Keywords: Agrobacterium rhizogenes
Hairy root transformation
RUBY visual reporter
Soybean
Tissue culture‐independent
Graphical overview
Schematic diagram illustrating the workflow of soybean hairy root transformation using the RUBY reporter
Background
Agrobacterium rhizogenes is a gram-negative soil bacterium belonging to the family Rhizobiaceae that infects plants through wound sites. During infection, transfer DNA (T-DNA) carried on the Ri plasmid is delivered into plant cells and randomly integrated into the host genome, where the introduced genes are expressed and induce the formation of roots with sustained growth capacity [1,2]. Because this process bypasses the requirement for whole-plant regeneration, A. rhizogenes–mediated hairy root transformation enables rapid generation of root tissues with stable transgene expression.

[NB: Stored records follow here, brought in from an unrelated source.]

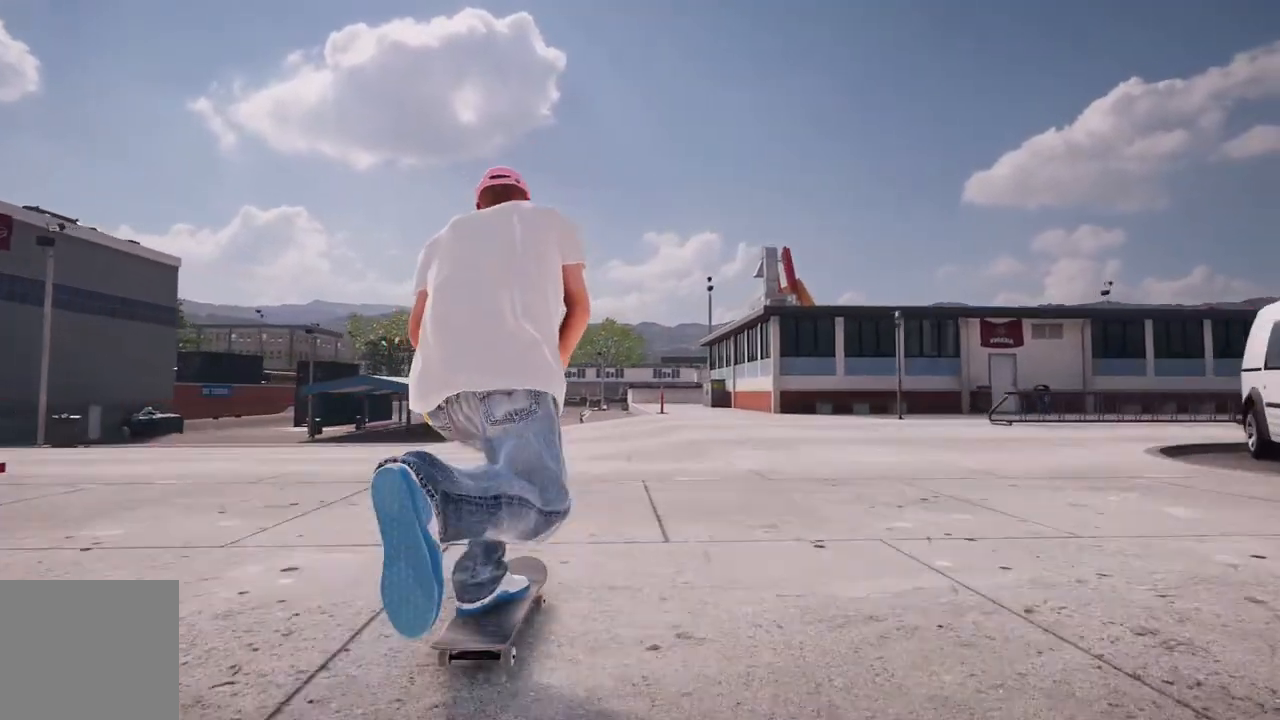
{"buttons": [], "left_stick": "center", "right_stick": "center", "events": []}
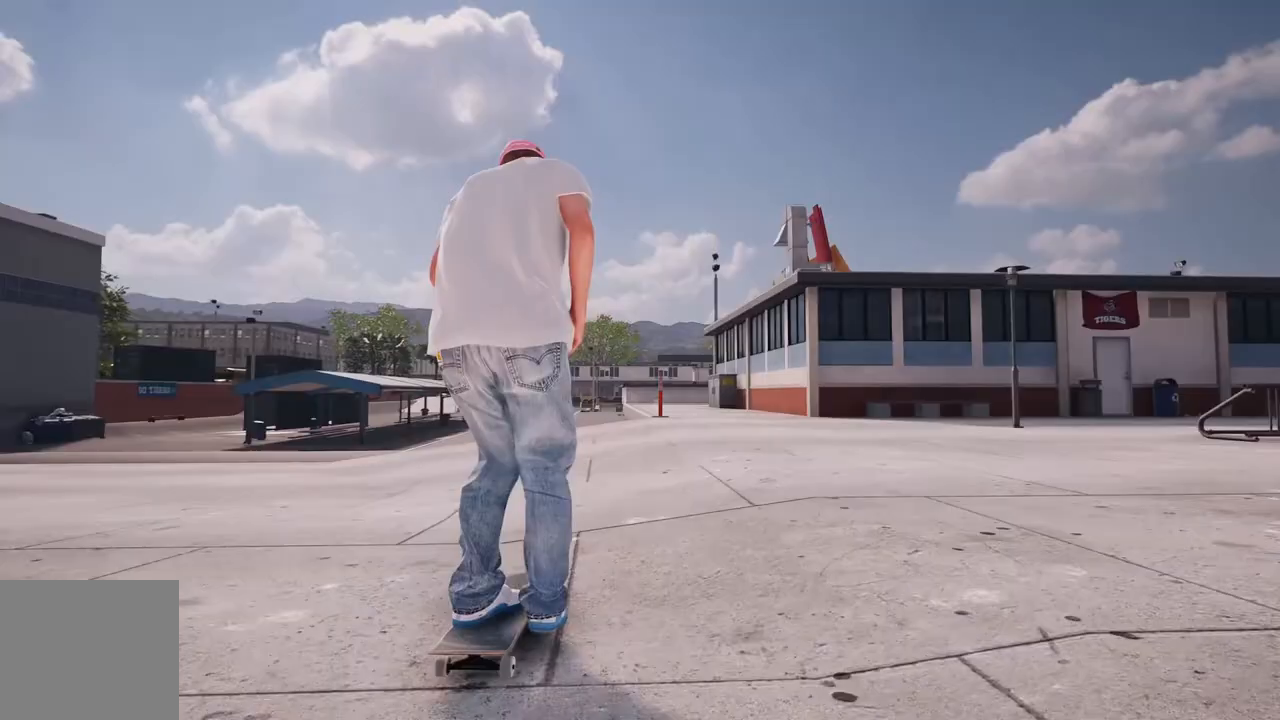
{"buttons": [], "left_stick": "down", "right_stick": "down", "events": [[417, "right_stick", "down"], [450, "left_stick", "down"]]}
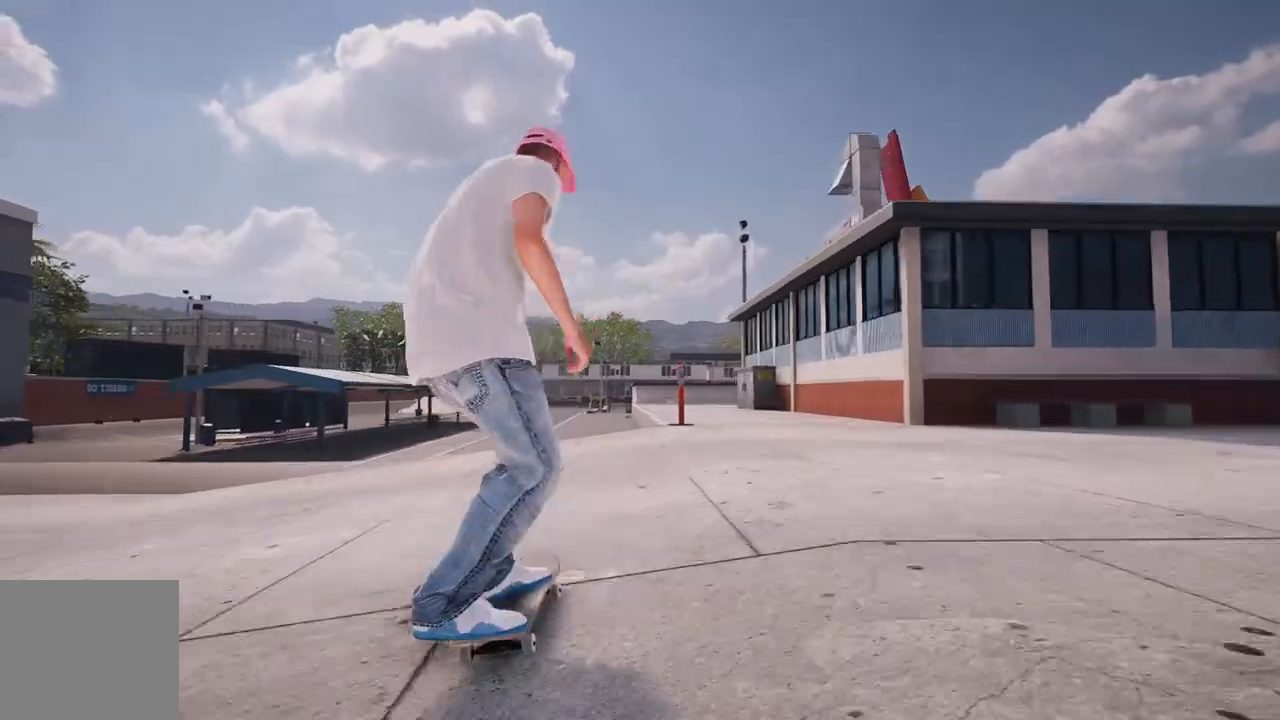
{"buttons": [], "left_stick": "center", "right_stick": "down", "events": [[250, "L2", "down"], [283, "left_stick", "center"], [367, "L2", "up"]]}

Hairy root transformation has therefore become a widely used experimental system in plant functional genomics. The approach is applicable to diverse molecular and physiological studies, including protein expression, subcellular localization, and protein–protein interaction analyses [3,4], secondary metabolism pathway investigation [5,6], and root–microbe interaction studies [7,8]. In addition, hairy root systems have been increasingly applied in genome editing research as a convenient platform for evaluating CRISPR/Cas9 single-guide RNA (sgRNA) efficiency, with editing outcomes that show good consistency with stable transformation results [8,9].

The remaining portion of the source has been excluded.